CAV may also independently investigate a rooming house without the need for a complaint or application by a rooming house resident, if they deem it appropriate. Investigations may be conducted where there is a possible breach of duty of the RT Act or of the Minimum Standards (s 131A). A written report must be provided to any resident and rooming house operator affected by any breach or failure to comply. For more information, contact Tenants Victoria (see “Contacts”).
The Director of Housing’s procedures for repairing and maintaining premises are contained in the Public Housing Policy and Procedure Manual (the “Responsive Maintenance” chapter). This manual can be accessed at www.housing.vic.gov.au.
The Director of Housing is a landlord who is subject to the RT Act in the same way as any other landlord. A Director of Housing officer may argue at VCAT that the repairs cannot be done, or will be delayed, because of the application of the Director of Housing’s policy. VCAT should not refuse a tenant’s application for a repair order on that basis, although it may take the policy and procedures into account.

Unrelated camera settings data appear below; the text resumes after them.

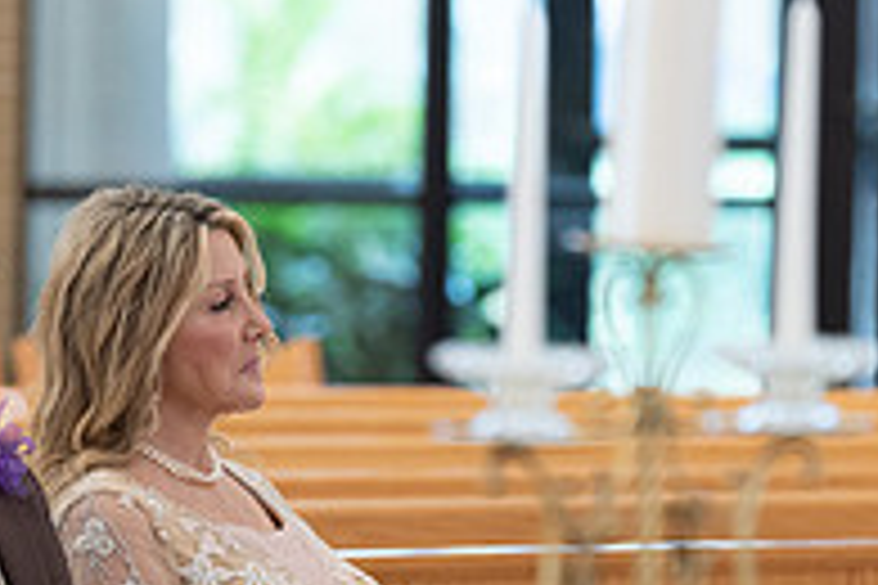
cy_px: 826
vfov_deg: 2.3
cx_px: 243
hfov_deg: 3.5
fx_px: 14535
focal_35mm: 596
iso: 2500
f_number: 4
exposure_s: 1/125
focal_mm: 200
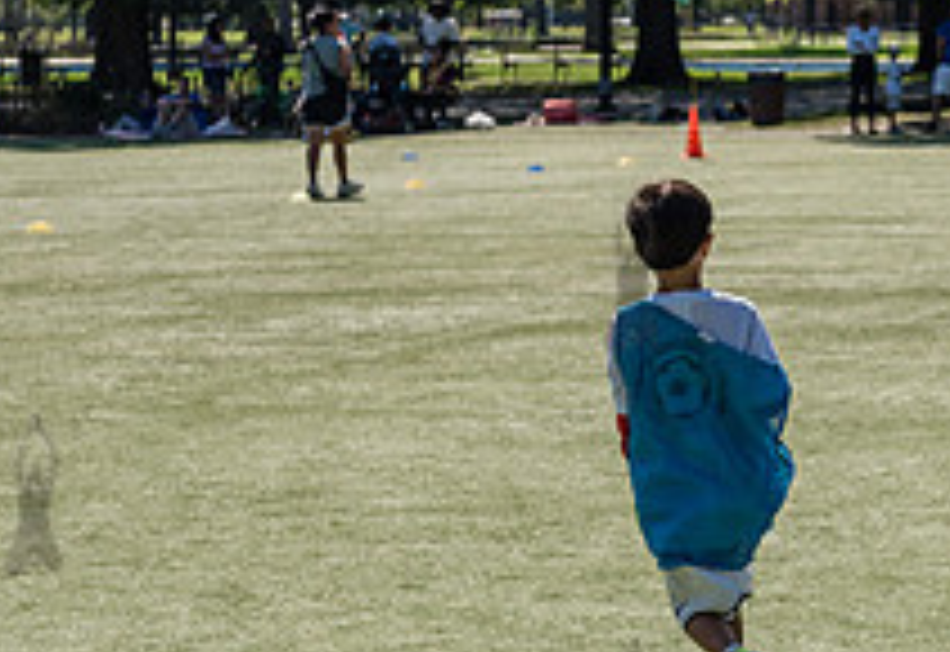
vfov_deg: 8.9
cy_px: 361
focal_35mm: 158
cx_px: 861
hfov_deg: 12.8
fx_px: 4209
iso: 200
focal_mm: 48
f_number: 4
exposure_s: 1/1600
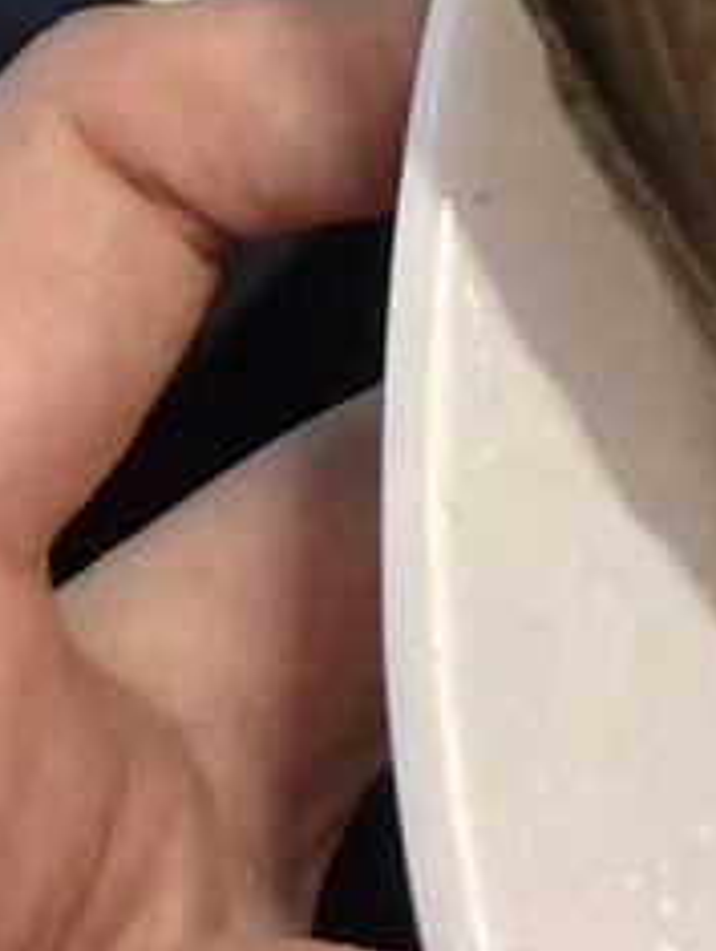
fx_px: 4373
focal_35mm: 159
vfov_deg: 11.3
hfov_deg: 8.5
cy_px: -923
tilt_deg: -58.4
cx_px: 1719
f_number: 1.5
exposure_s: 1/100
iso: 64
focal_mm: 5.7
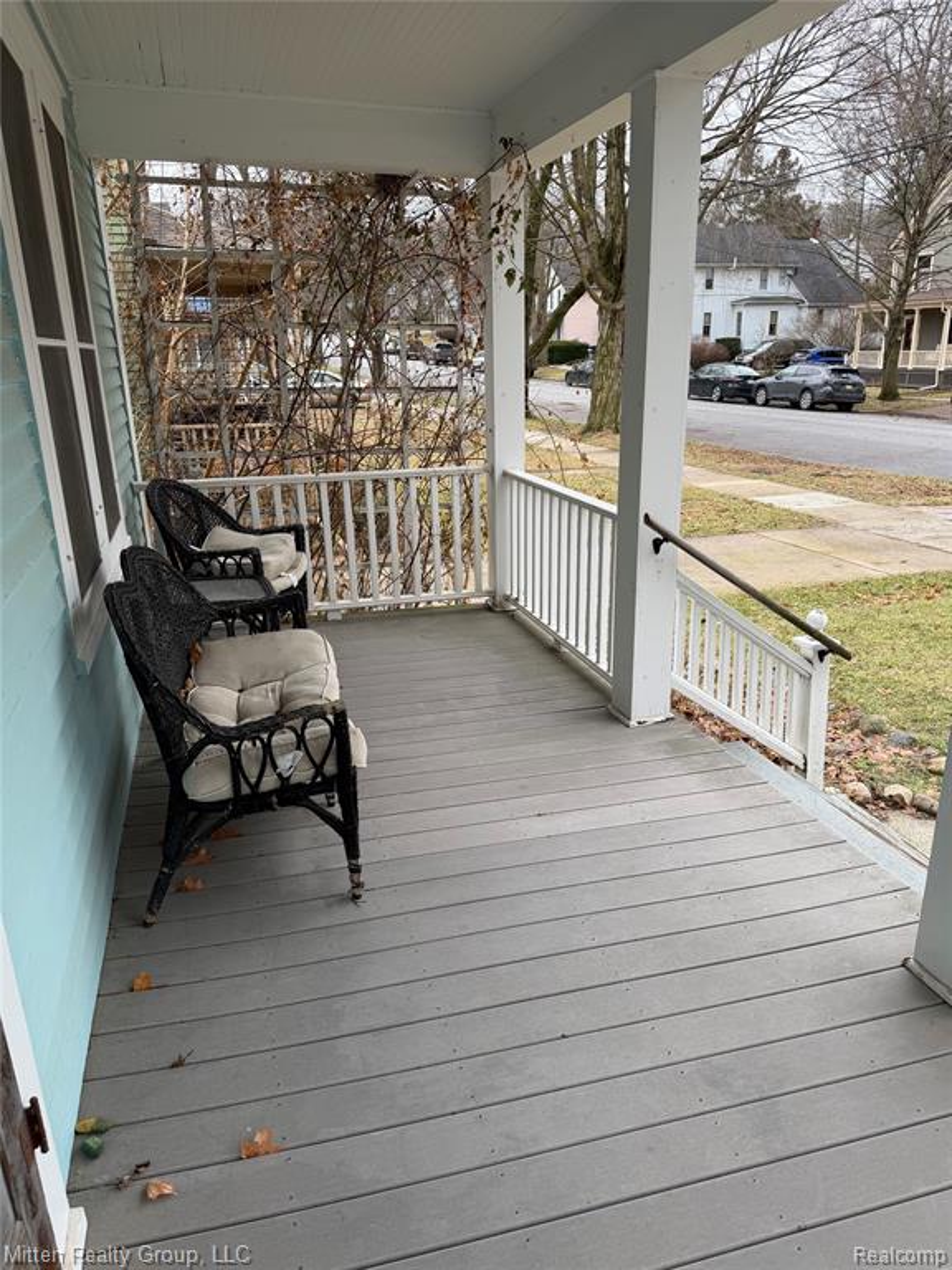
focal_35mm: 24
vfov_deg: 71.6
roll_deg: +0.8
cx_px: 476
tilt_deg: -17.7
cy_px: 635
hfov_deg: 56.8
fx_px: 880
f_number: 1.78
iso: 64
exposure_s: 1/121
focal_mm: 6.76
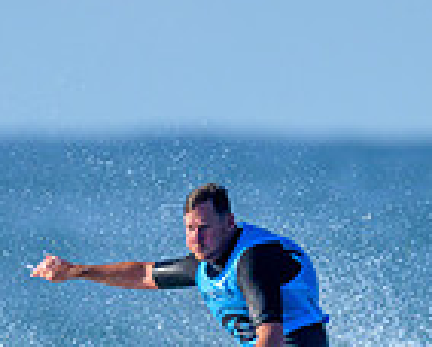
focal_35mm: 4220
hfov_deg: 0.5
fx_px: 54029
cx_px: 76
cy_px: 498
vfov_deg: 0.4
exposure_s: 1/2000
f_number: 6.3
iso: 320
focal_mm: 800
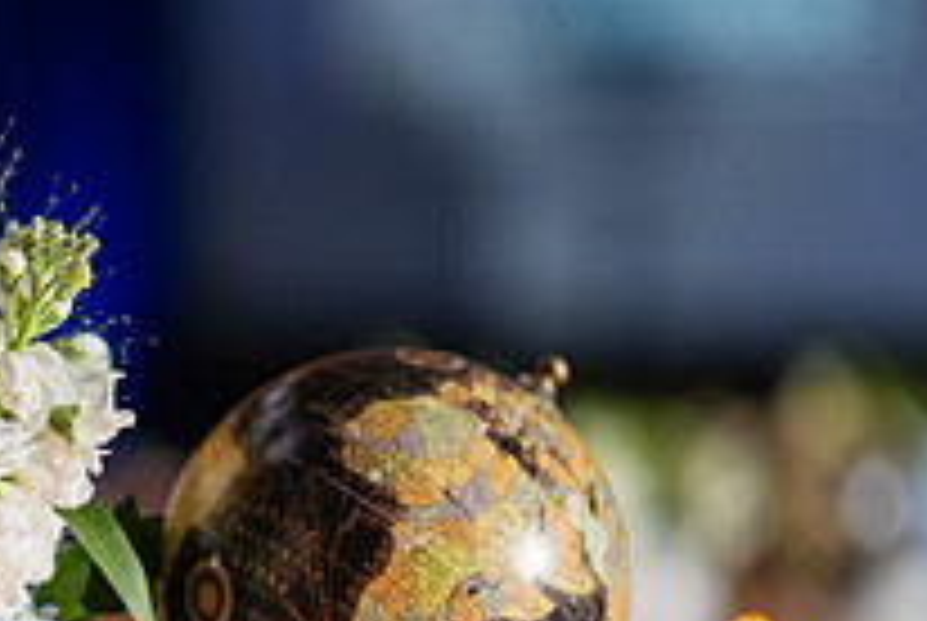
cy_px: 538
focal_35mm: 239
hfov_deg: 8.5
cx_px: -243
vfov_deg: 5.8
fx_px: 6163
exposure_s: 1/250
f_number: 1.4
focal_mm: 85
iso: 500
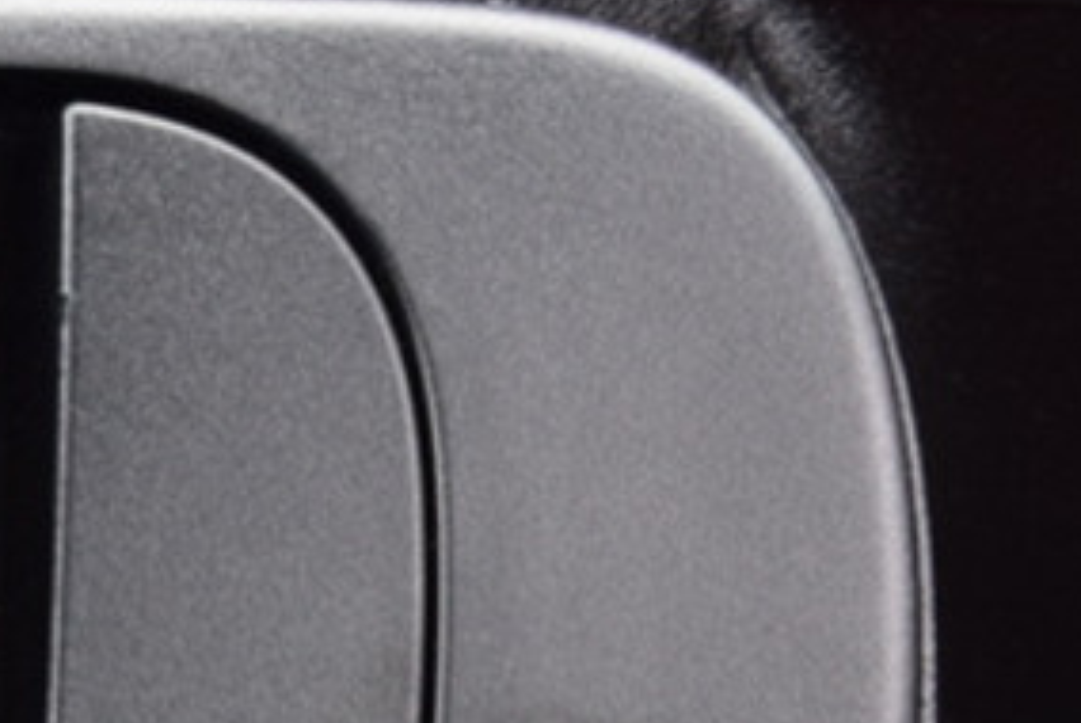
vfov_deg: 6.8
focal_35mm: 192
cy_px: 1752
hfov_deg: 9.5
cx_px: -1500
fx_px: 5771
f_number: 4.5
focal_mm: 26
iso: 400
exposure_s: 1/80
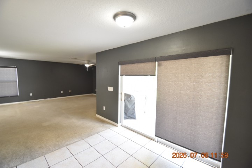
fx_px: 105
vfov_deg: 77.3
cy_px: 84
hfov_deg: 100.4
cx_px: 126
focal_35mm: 15
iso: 800
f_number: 3.5
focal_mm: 10
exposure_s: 1/60
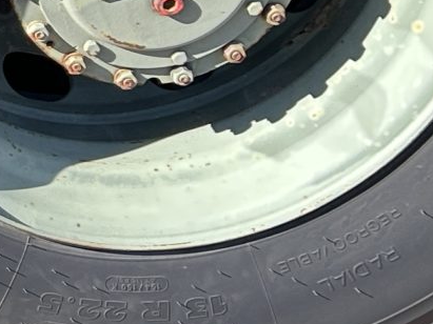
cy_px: -250
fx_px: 2026
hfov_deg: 10.7
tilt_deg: -21.1
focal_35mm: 162
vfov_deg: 8.8
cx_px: -552
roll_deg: -0.3
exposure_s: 1/808
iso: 50
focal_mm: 5.7
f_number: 1.5
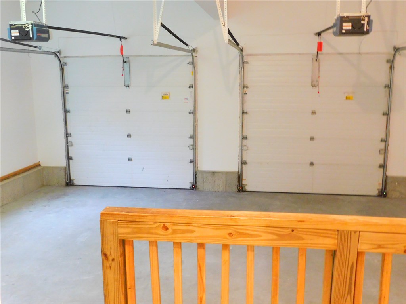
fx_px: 422
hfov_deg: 51.4
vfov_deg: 39.7
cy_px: 152
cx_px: 203
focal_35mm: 36
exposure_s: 1/8
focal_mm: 6.3
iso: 800
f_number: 3.5
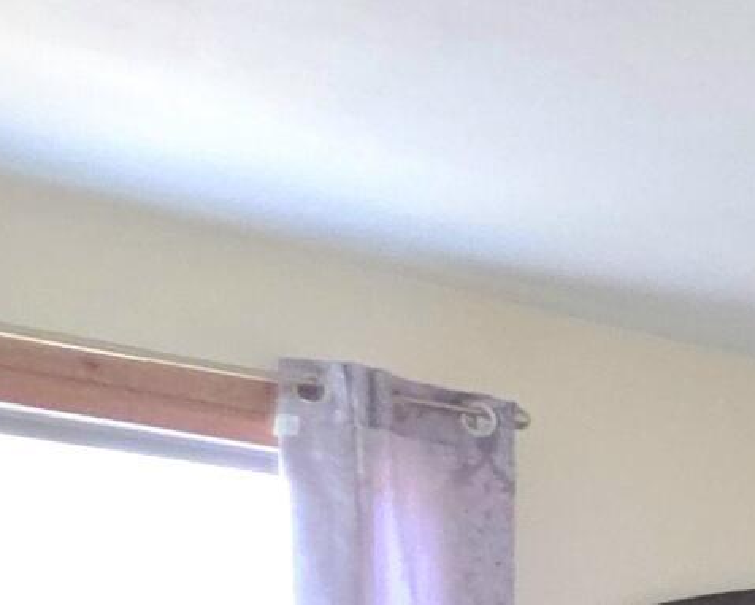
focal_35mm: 80
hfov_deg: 13.8
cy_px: 1123
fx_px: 1788
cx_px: 1933
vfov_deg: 16.0
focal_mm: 2.2
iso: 200
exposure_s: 1/32.9
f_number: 1.9
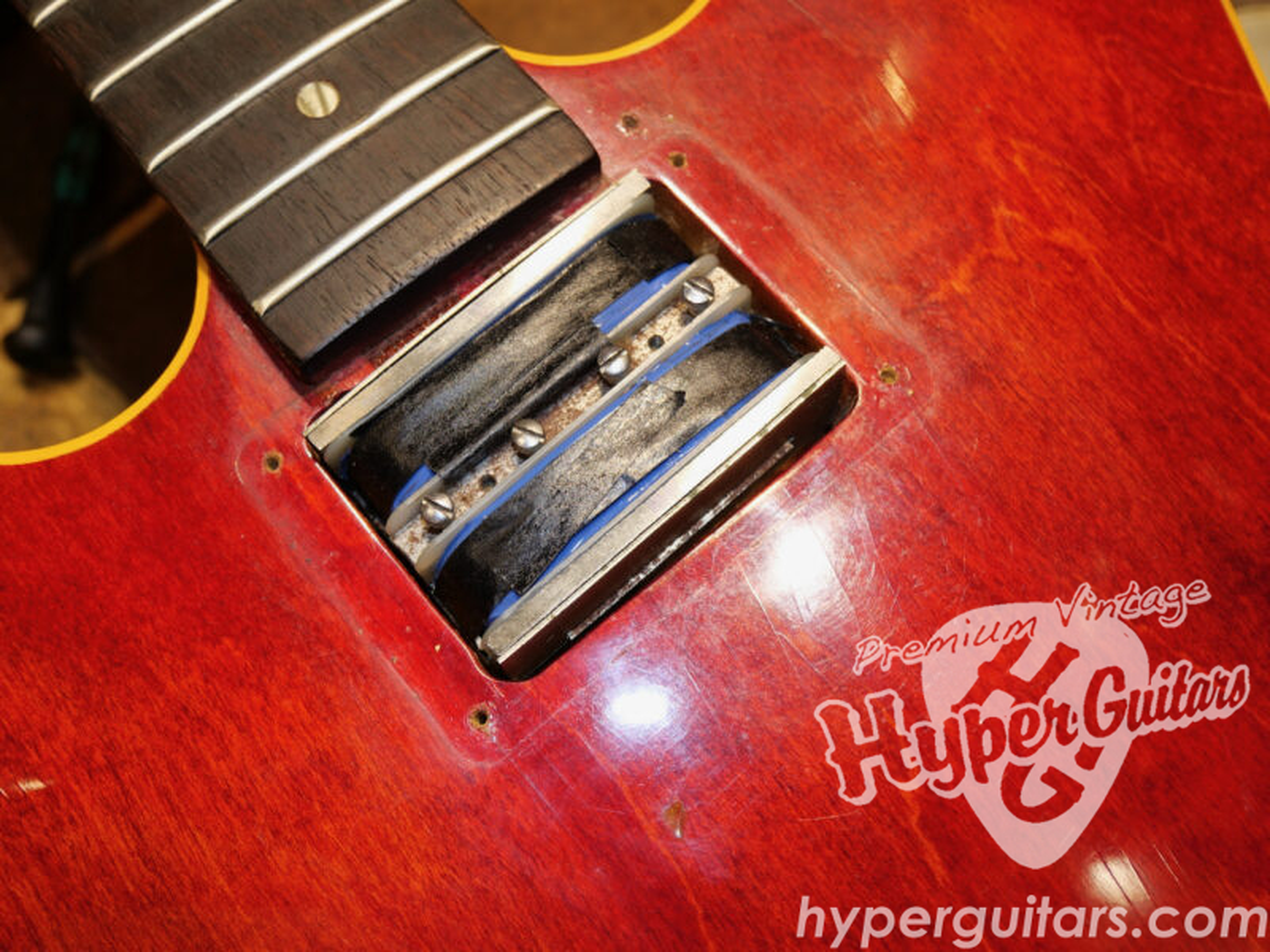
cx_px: 635
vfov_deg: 44.2
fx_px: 1174
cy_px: 476
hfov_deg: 56.8
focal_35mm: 32
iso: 200
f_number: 4.5
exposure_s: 1/50
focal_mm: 16
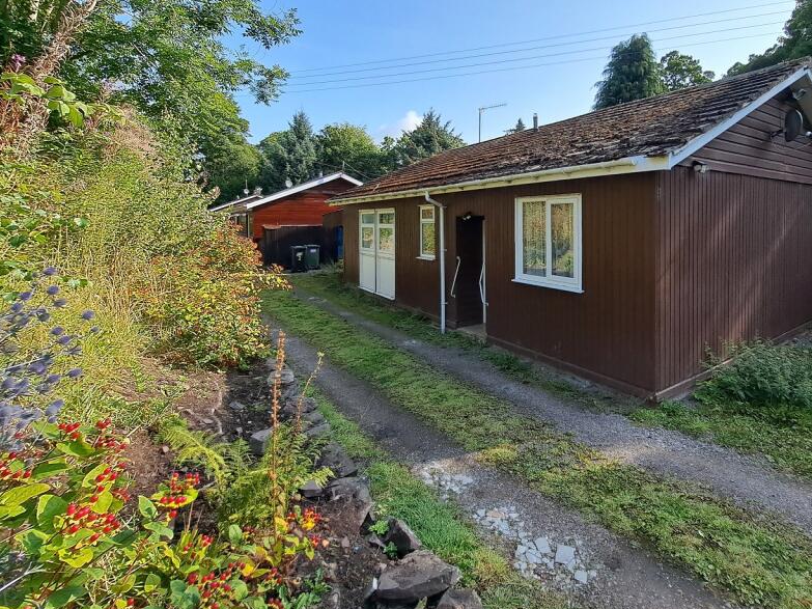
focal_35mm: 17
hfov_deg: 89.0
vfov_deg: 73.5
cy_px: 231
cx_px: 513
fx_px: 399
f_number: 2.2
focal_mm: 1.74
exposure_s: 1/1004
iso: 50
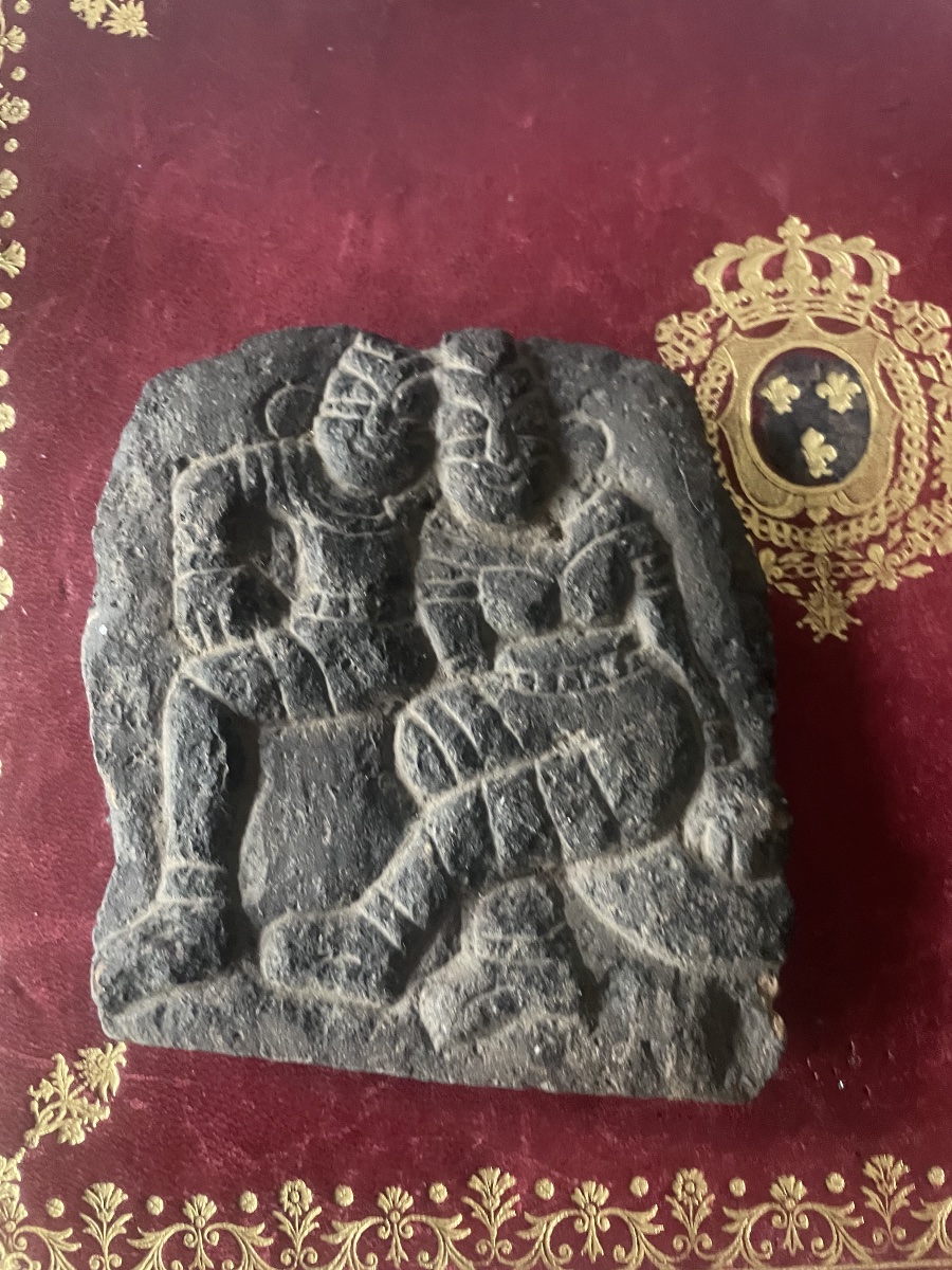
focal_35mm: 26
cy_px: 635
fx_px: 953
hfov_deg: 53.1
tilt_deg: -84.0
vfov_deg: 67.3
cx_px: 476
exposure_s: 1/30
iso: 800
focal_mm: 4.2
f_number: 1.6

Tenants of public housing wishing to request maintenance or repairs to their home should phone or email the Office of Housing’s call centre (tel: 13 11 72). Tenants should ask for a “scheduled contract number”, which is a record of the phone call. Tradespeople working for the Director of Housing are bound by the contract’s code of conduct.
Nonetheless, it is still recommended that Public Tenants follow the same repairs process described above, until the repairs are completed. The use of prescribed notices as described above provides an easy and accessible reference for compensation claims, and a record if there is any dispute.
Urgent repairs are defined to include “any fault or damage that makes the premises insecure” (s 3). Therefore, where an external window or door lock is defective, it will usually be appropriate to initiate the urgent repairs process (see “Urgent repairs”).
A landlord must provide locks (defined as “a rdevice for securing a door or a window or other part of the premises”), to secure all external doors and windows of the rented premises (ss 3, 70). Although section 70 does not expressly require the landlord to provide deadlocks, it is arguable that a lock that does not adequately “secure” the premises does not comply with the RT Act.
If the tenant believes this is the case, they may serve a Breach of Duty Notice and then apply to VCAT for a compliance order. The tenant would require evidence to support their claim that the premises were not secure, such as a report from the police or a security expert.